─── PROVIDED DATA

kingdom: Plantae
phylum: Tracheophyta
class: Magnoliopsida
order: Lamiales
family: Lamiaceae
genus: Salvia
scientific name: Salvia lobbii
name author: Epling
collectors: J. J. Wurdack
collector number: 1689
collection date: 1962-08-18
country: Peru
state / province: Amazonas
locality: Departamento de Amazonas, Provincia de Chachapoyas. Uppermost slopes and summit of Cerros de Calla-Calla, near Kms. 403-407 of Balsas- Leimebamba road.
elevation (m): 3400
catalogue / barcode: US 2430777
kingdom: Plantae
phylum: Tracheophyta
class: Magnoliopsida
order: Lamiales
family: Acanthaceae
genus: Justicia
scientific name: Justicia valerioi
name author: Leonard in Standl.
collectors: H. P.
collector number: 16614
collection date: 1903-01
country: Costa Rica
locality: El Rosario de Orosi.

──────

**STATED TASK**
Reproduce every line of the material above without a single change.

**SOLUTION TO THIS TASK**
kingdom: Plantae
phylum: Tracheophyta
class: Magnoliopsida
order: Lamiales
family: Lamiaceae
genus: Salvia
scientific name: Salvia lobbii
name author: Epling
collectors: J. J. Wurdack
collector number: 1689
collection date: 1962-08-18
country: Peru
state / province: Amazonas
locality: Departamento de Amazonas, Provincia de Chachapoyas. Uppermost slopes and summit of Cerros de Calla-Calla, near Kms. 403-407 of Balsas- Leimebamba road.
elevation (m): 3400
catalogue / barcode: US 2430777
kingdom: Plantae
phylum: Tracheophyta
class: Magnoliopsida
order: Lamiales
family: Acanthaceae
genus: Justicia
scientific name: Justicia valerioi
name author: Leonard in Standl.
collectors: H. P.
collector number: 16614
collection date: 1903-01
country: Costa Rica
locality: El Rosario de Orosi.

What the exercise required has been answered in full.